Task objective: Gather every line in the records that contains the string "http", copying each one out in full.

Records from a data source:
..........
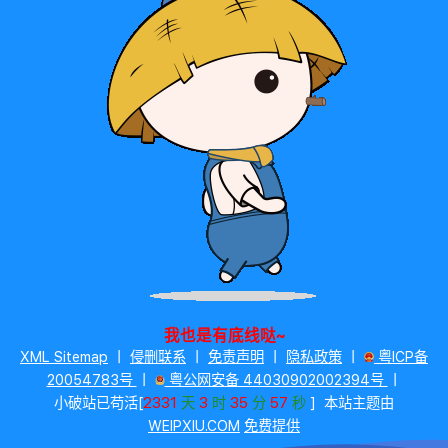
我也是有底线哒~
XML Sitemap
丨
侵删联系
丨
免责声明
丨
隐私政策
丨
粤ICP备
20054783号
丨
粤公网安备 44030902002394号
丨
2331
3
35
57
小破站已苟活[
天
时
分
秒
]
本站主题由
WEIPXIU.COM
免费提供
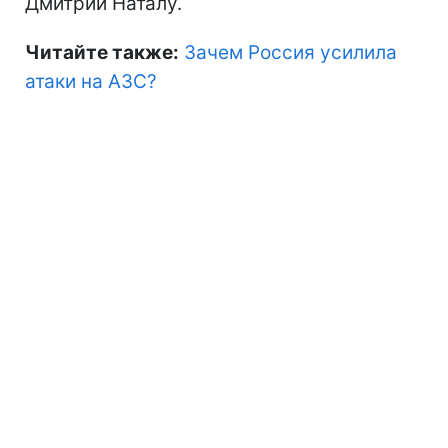
Дмитрий Наталу.
Читайте также:
Зачем Россия усилила
атаки на АЗС?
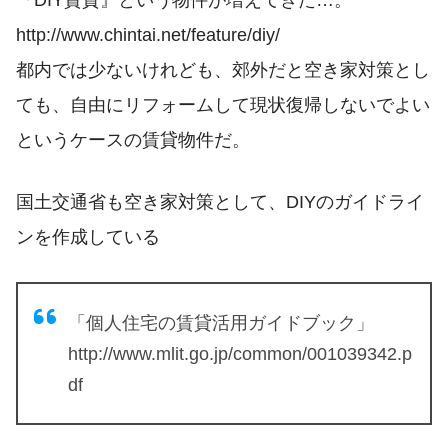
http://www.chintai.net/feature/diy/
都内では少ないけれども、郊外だと空き家対策とし
ても、自由にリフォームして現状復帰しないでよい
というケースの賃貸物件だ。
国土交通省も空き家対策として、DIYのガイドライ
ンを作成している
「個人住宅の賃貸活用ガイドブック」
http://www.mlit.go.jp/common/001039342.p
df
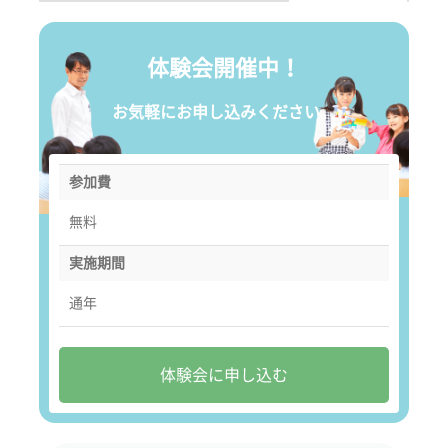
体験会開催中！
お気軽にお申し込みください。
参加費
無料
実施期間
通年
体験会に申し込む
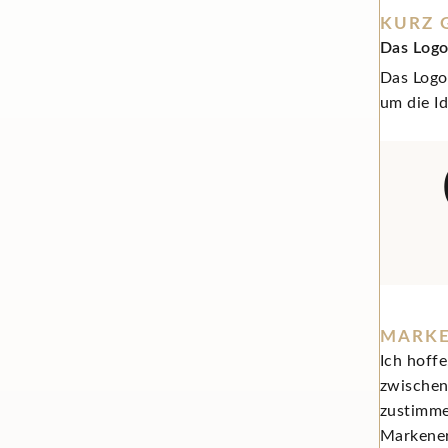
KURZ 
Das Logo
Das Logo 
um die Id
MARKE
Ich hoff
zwischen
zustimme
Markener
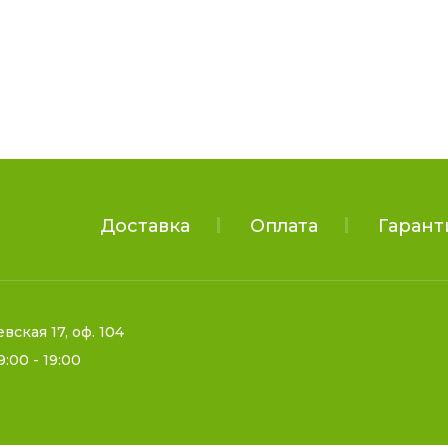
Доставка
Оплата
Гарант
евская 17, оф. 104
9:00 - 19:00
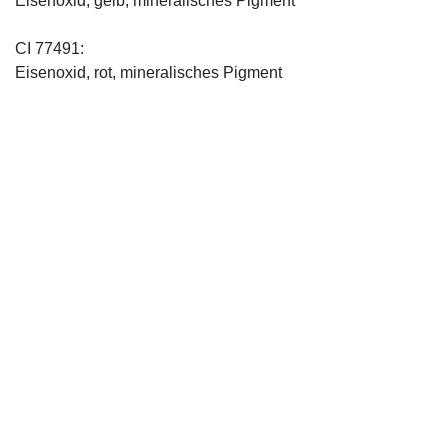
Eisenoxid, gelb, mineralisches Pigment
CI 77491:
Eisenoxid, rot, mineralisches Pigment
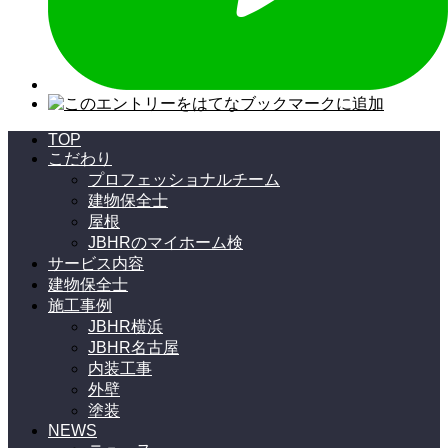
TOP
こだわり
プロフェッショナルチーム
建物保全士
屋根
JBHRのマイホーム検
サービス内容
建物保全士
施工事例
JBHR横浜
JBHR名古屋
内装工事
外壁
塗装
NEWS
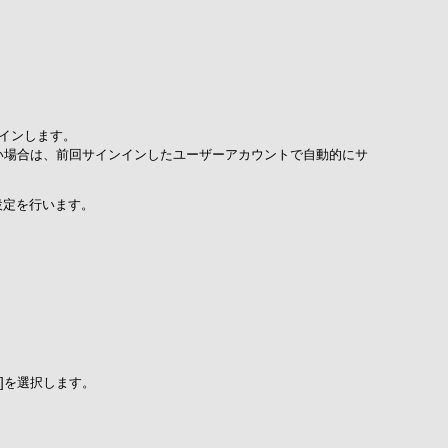
インします。
い場合は、前回サインインしたユーザーアカウントで自動的にサ
設定を行います。
索]を選択します。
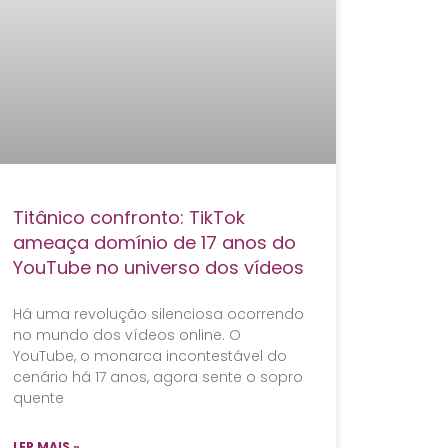
Titânico confronto: TikTok
ameaça domínio de 17 anos do
YouTube no universo dos vídeos
Há uma revolução silenciosa ocorrendo
no mundo dos vídeos online. O
YouTube, o monarca incontestável do
cenário há 17 anos, agora sente o sopro
quente
LER MAIS »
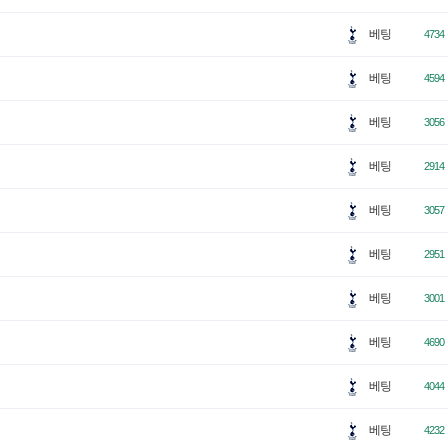
베팅
4734
베팅
4594
베팅
3056
베팅
2914
베팅
3057
베팅
2951
베팅
3001
베팅
4690
베팅
4044
베팅
4232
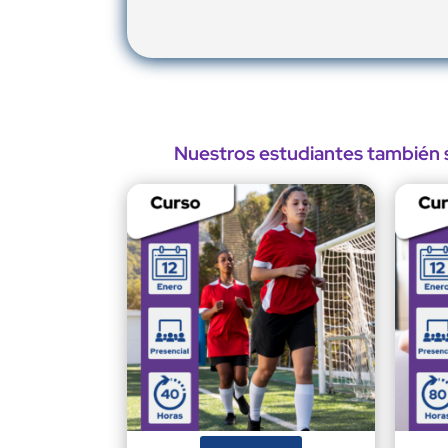
Nuestros estudiantes también s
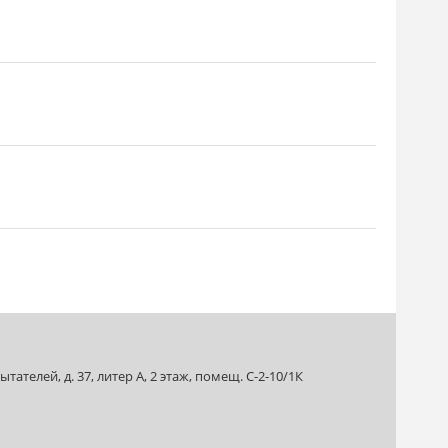
ателей, д. 37, литер А, 2 этаж, помещ. С-2-10/1К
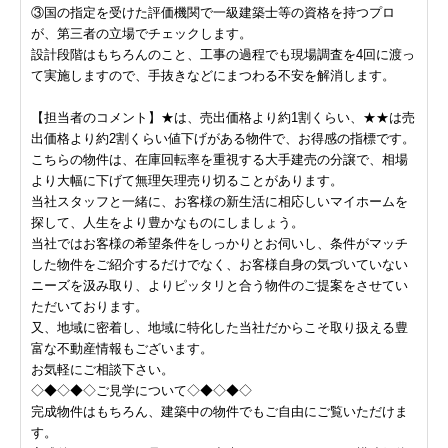
③国の指定を受けた評価機関で一級建築士等の資格を持つプロ
が、第三者の立場でチェックします。
設計段階はもちろんのこと、工事の過程でも現場調査を4回に渡っ
て実施しますので、手抜きなどにまつわる不安を解消します。
【担当者のコメント】★は、売出価格より約1割くらい、★★は売
出価格より約2割くらい値下げがある物件で、お得感の指標です。
こちらの物件は、在庫回転率を重視する大手建売の分譲で、相場
より大幅に下げて無理矢理売り切ることがあります。
当社スタッフと一緒に、お客様の新生活に相応しいマイホームを
探して、人生をより豊かなものにしましょう。
当社ではお客様の希望条件をしっかりとお伺いし、条件がマッチ
した物件をご紹介するだけでなく、お客様自身の気づいていない
ニーズを汲み取り、よりピッタリと合う物件のご提案をさせてい
ただいております。
又、地域に密着し、地域に特化した当社だからこそ取り扱える豊
富な不動産情報もございます。
お気軽にご相談下さい。
◇◆◇◆◇ご見学について◇◆◇◆◇
完成物件はもちろん、建築中の物件でもご自由にご覧いただけま
す。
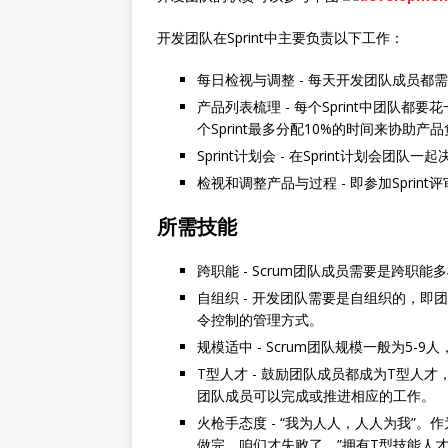
开发团队在Sprint中主要负责以下工作：
每日检视与调整 - 每天开发团队成员
产品列表梳理 - 每个Sprint中团
个Sprint最多分配10%的时间来协助
Sprint计划会 - 在Sprint计划会
检视和调整产品与过程 - 即参加Sprin
所需技能
跨职能 - Scrum团队成员需要是跨
自组织 - 开发团队需要是自组织的，
令控制的管理方式。
规模适中 - Scrum团队规模一般为
T型人才 - 鼓励团队成员都成为T型
团队成员可以完成或推进相应的工作。
火枪手态度 - “我为人人，人人为我
做完，咱们才失败了。”拥有T型技能人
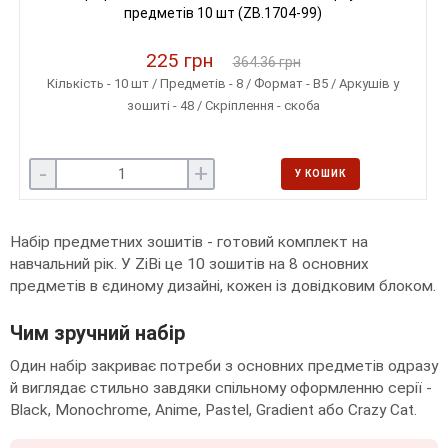
предметів 10 шт (ZB.1704-99)
225 грн
364.36 грн
Кількість - 10 шт / Предметів - 8 / Формат - B5 / Аркушів у
зошиті - 48 / Скріплення - скоба
-
+
У КОШИК
Набір предметних зошитів - готовий комплект на
навчальний рік. У ZiBi це 10 зошитів на 8 основних
предметів в єдиному дизайні, кожен із довідковим блоком.
Чим зручний набір
Один набір закриває потреби з основних предметів одразу
й виглядає стильно завдяки спільному оформленню серії -
Black, Monochrome, Anime, Pastel, Gradient або Crazy Cat.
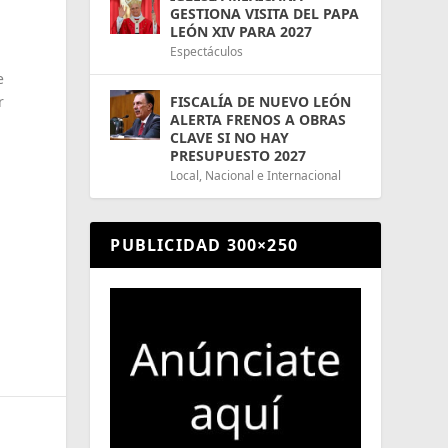
GESTIONA VISITA DEL PAPA
LEÓN XIV PARA 2027
Espectáculos
e
FISCALÍA DE NUEVO LEÓN
r
ALERTA FRENOS A OBRAS
CLAVE SI NO HAY
PRESUPUESTO 2027
Local
,
Nacional e Internacional
PUBLICIDAD 300×250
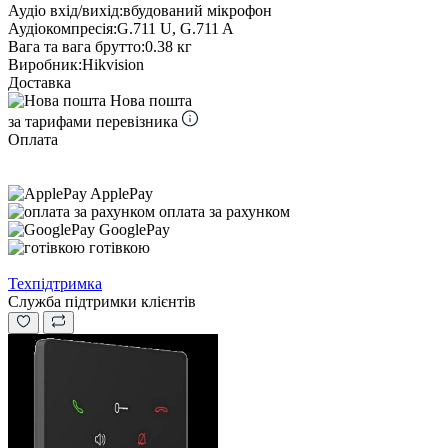
Аудіо вхід/вихід:
вбудований мікрофон
Аудіокомпресія:
G.711 U, G.711 A
Вага та вага брутто:
0.38 кг
Виробник:
Hikvision
Доставка
Нова пошта
за тарифами перевізника
Оплата
ApplePay
оплата за рахунком
GooglePay
готівкою
Техпідтримка
Служба підтримки клієнтів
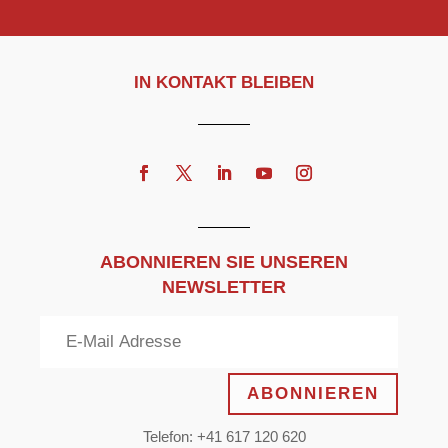
IN KONTAKT BLEIBEN
ABONNIEREN SIE UNSEREN
NEWSLETTER
ABONNIEREN
Telefon: +41 617 120 620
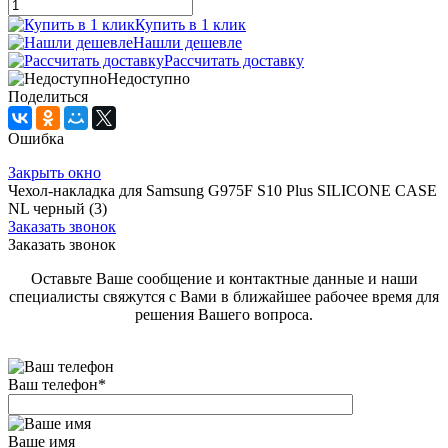
Купить в 1 клик
Нашли дешевле
Рассчитать доставку
Недоступно
Поделиться
Ошибка
Закрыть окно
Чехол-накладка для Samsung G975F S10 Plus SILICONE CASE
NL черный (3)
Заказать звонок
Заказать звонок
Оставьте Ваше сообщение и контактные данные и наши
специалисты свяжутся с Вами в ближайшее рабочее время для
решения Вашего вопроса.
Ваш телефон
*
Ваше имя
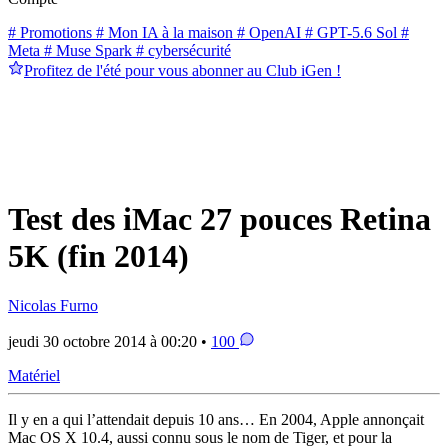
# Promotions
# Mon IA à la maison
# OpenAI
# GPT-5.6 Sol
#
Meta
# Muse Spark
# cybersécurité
Profitez de l'été pour vous abonner au Club iGen !
Test des iMac 27 pouces Retina
5K (fin 2014)
Nicolas Furno
jeudi 30 octobre 2014 à 00:20 •
100
Matériel
Il y en a qui l’attendait depuis 10 ans… En 2004, Apple annonçait
Mac OS X 10.4, aussi connu sous le nom de Tiger, et pour la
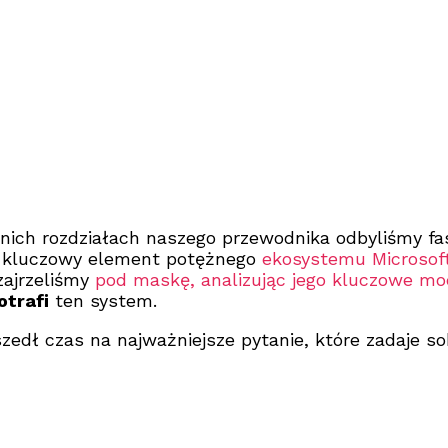
ich rozdziałach naszego przewodnika odbyliśmy fas
o kluczowy element potężnego
ekosystemu Microsof
zajrzeliśmy
pod maskę, analizując jego kluczowe mo
otrafi
ten system.
zedł czas na najważniejsze pytanie, które zadaje so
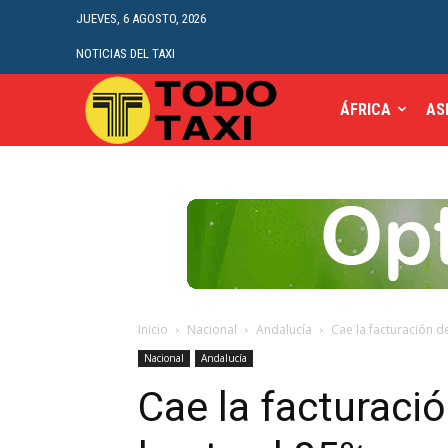
JUEVES, 6 AGOSTO, 2026
NOTICIAS DEL TAXI
ÁFRICA
AS
Inicio
Nacional
Andalucía
Cae la facturación d
Nacional
Andalucía
Cae la facturació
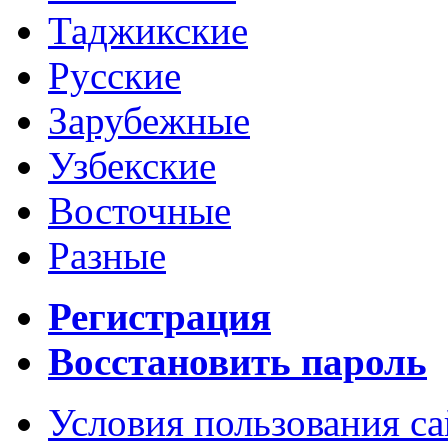
Таджикские
Русские
Зарубежные
Узбекские
Восточные
Разные
Регистрация
Восстановить пароль
Условия пользования с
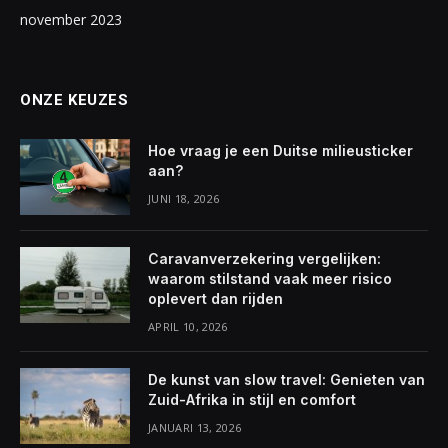
november 2023
ONZE KEUZES
Hoe vraag je een Duitse milieusticker
aan?
JUNI 18, 2026
Caravanverzekering vergelijken:
waarom stilstand vaak meer risico
oplevert dan rijden
APRIL 10, 2026
De kunst van slow travel: Genieten van
Zuid-Afrika in stijl en comfort
JANUARI 13, 2026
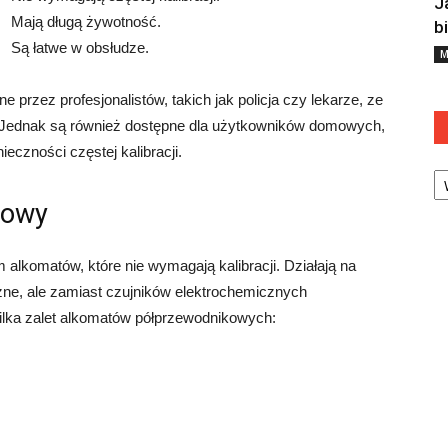
J
Mają długą żywotność.
b
Są łatwe w obsłudze.
M
przez profesjonalistów, takich jak policja czy lekarze, ze
 Jednak są również dostępne dla użytkowników domowych,
eczności częstej kalibracji.
Ka
kowy
lkomatów, które nie wymagają kalibracji. Działają na
zne, ale zamiast czujników elektrochemicznych
kilka zalet alkomatów półprzewodnikowych:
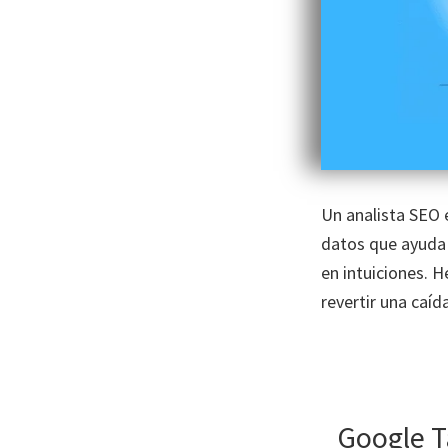
Un analista SEO 
datos que ayuda
en intuiciones. 
revertir una caíd
Google T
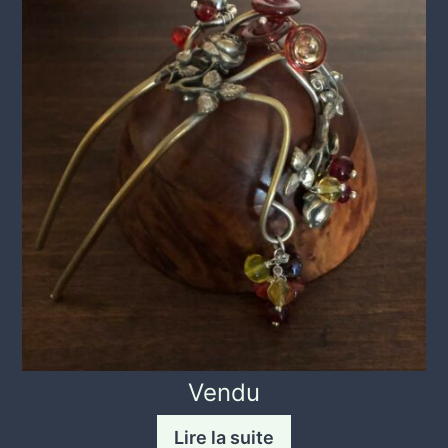
Vendu
Lire la suite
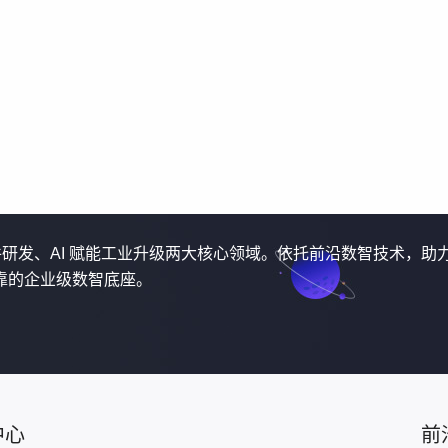
软件研发、AI 赋能工业升级两大核心领域。依托前沿数智技术，助
靠的企业级数智底座。
中心
前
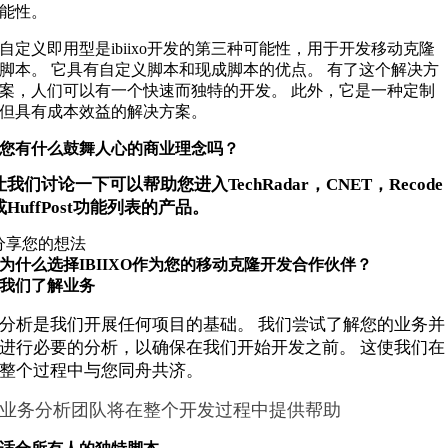
能性。
自定义即用型是ibiixo开发的第三种可能性，用于开发移动克隆
脚本。 它具有自定义脚本和现成脚本的优点。 有了这个解决方
案，人们可以有一个快速而独特的开发。 此外，它是一种定制
但具有成本效益的解决方案。
您有什么鼓舞人心的商业理念吗？
让我们讨论一下可以帮助您进入TechRadar，CNET，Recode
或HuffPost功能列表的产品。
分享您的想法
为什么选择IBIIXO作为您的移动克隆开发合作伙伴？
我们了解业务
分析是我们开展任何项目的基础。 我们尝试了解您的业务并
进行必要的分析，以确保在我们开始开发之前。 这使我们在
整个过程中与您同舟共济。
业务分析团队将在整个开发过程中提供帮助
..........
Exercise result:
http://www.chintai.net/feature/diy/
http://www.mlit.go.jp/common/001039342.p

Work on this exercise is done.